🤖 AI Summary
This work exposes severe security risks introduced by pseudo-malicious data fine-tuning in large language models (LLMs) for cybersecurity, including degraded prompt injection resistance, heightened personal data leakage vulnerability, and increased propensity to generate malicious code. To address this, we propose a safety-alignment method based on rewriting instruction–response pairs, explicitly embedding security constraints and ethical principles while preserving core technical capabilities. Leveraging the OWASP LLM Top 10 framework, we systematically evaluate seven mainstream open-source models (e.g., Llama 3.1 8B, Qwen 2.5 7B). Results show that fine-tuning reduces prompt injection defense scores by over 80% on average (e.g., Llama 3.1 8B drops from 0.95 to 0.15). Our method fully restores—often exceeding—original safety scores, significantly enhancing model robustness and regulatory compliance without sacrificing utility.
📝 Abstract
The integration of large language models (LLMs) into cyber security applications presents significant opportunities, such as enhancing threat analysis and malware detection, but can also introduce critical risks and safety concerns, including personal data leakage and automated generation of new malware. We present a systematic evaluation of safety risks in fine-tuned LLMs for cyber security applications.

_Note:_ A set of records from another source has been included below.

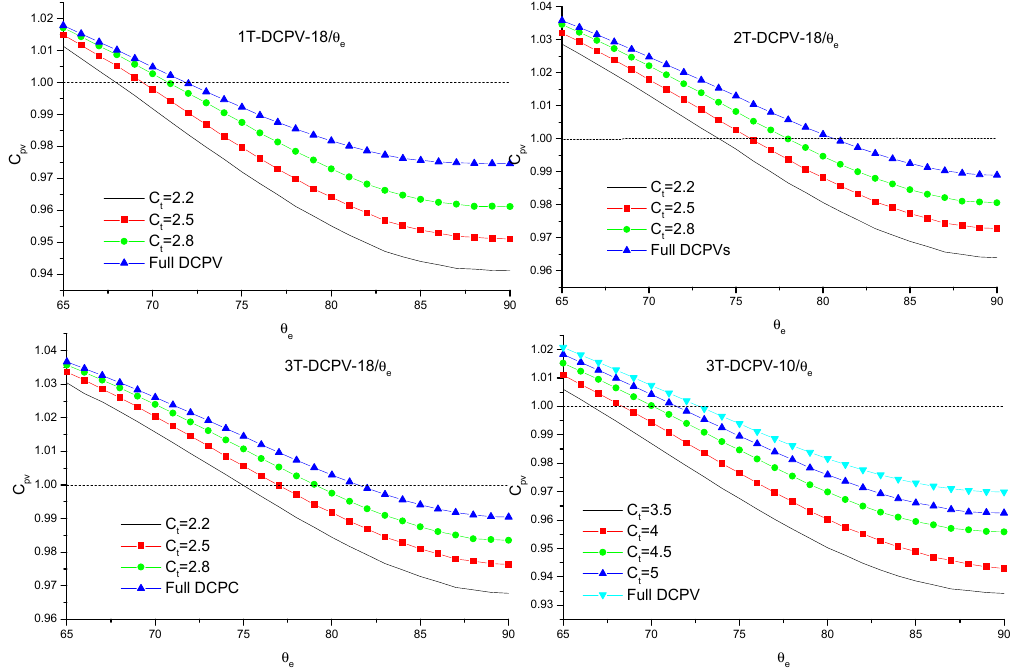
Figure 24. Effects of θ e on the annual average photovoltaic efficiency of solar θ Figure 24 . Effects of e on the annual average photovoltaic efficiency of solar cells.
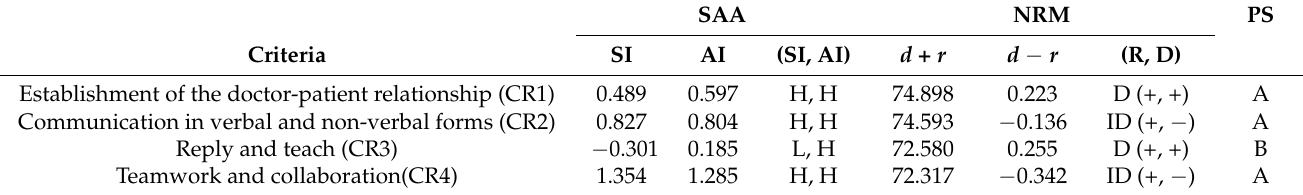
Table 12. The development strategies of the communication and relationship (CR) aspect.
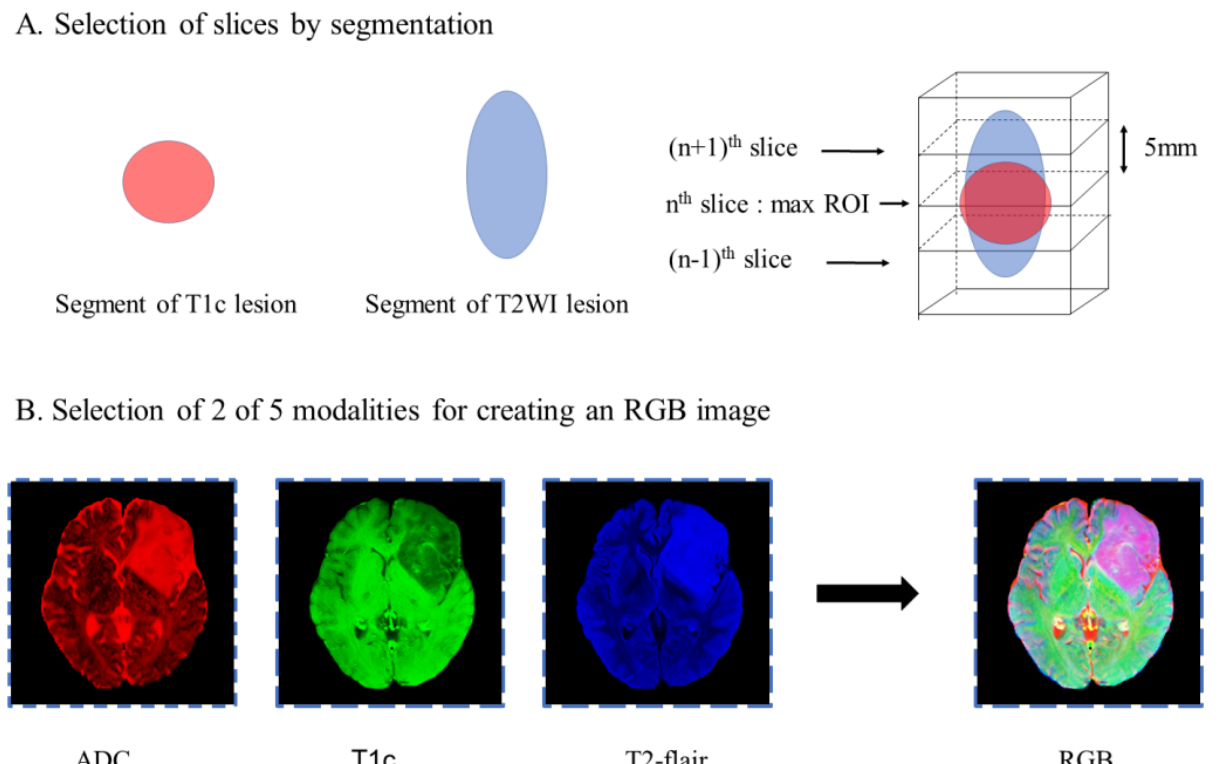
Figure 2. Schematic depicting the image processing strategy. ( A ) The largest tumor area and two adjacent layers 5 mm apart in the axial direction were selected using segmented contrast-enhancing (CEL) or T2 lesions (T2L). ( B ) Three of the four sequences of interest (T2-FLAIR, T1c, T2, and ADC) were placed in the red (R), green (G), and blue (B) channels of a color image that was used as the input to the network.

Using the OWASP Top 10 for LLM Applications framework, we assessed seven open-source LLMs: Phi 3 Mini 3.8B, Mistral 7B, Qwen 2.5 7B, Llama 3 8B, Llama 3.1 8B, Gemma 2 9B, and Llama 2 70B. Our evaluation shows that fine-tuning reduces safety resilience across all tested LLMs (e.g., the safety score of Llama 3.1 8B against prompt injection drops from 0.95 to 0.15). We propose and evaluate a safety alignment approach that carefully rewords instruction-response pairs to include explicit safety precautions and ethical considerations. This approach demonstrates that it is possible to maintain or even improve model safety while preserving technical utility, offering a practical path forward for developing safer fine-tuning methodologies. This work offers a systematic evaluation for safety risks in LLMs, enabling safer adoption of generative AI in sensitive domains, and contributing towards the development of secure, trustworthy, and ethically aligned LLMs.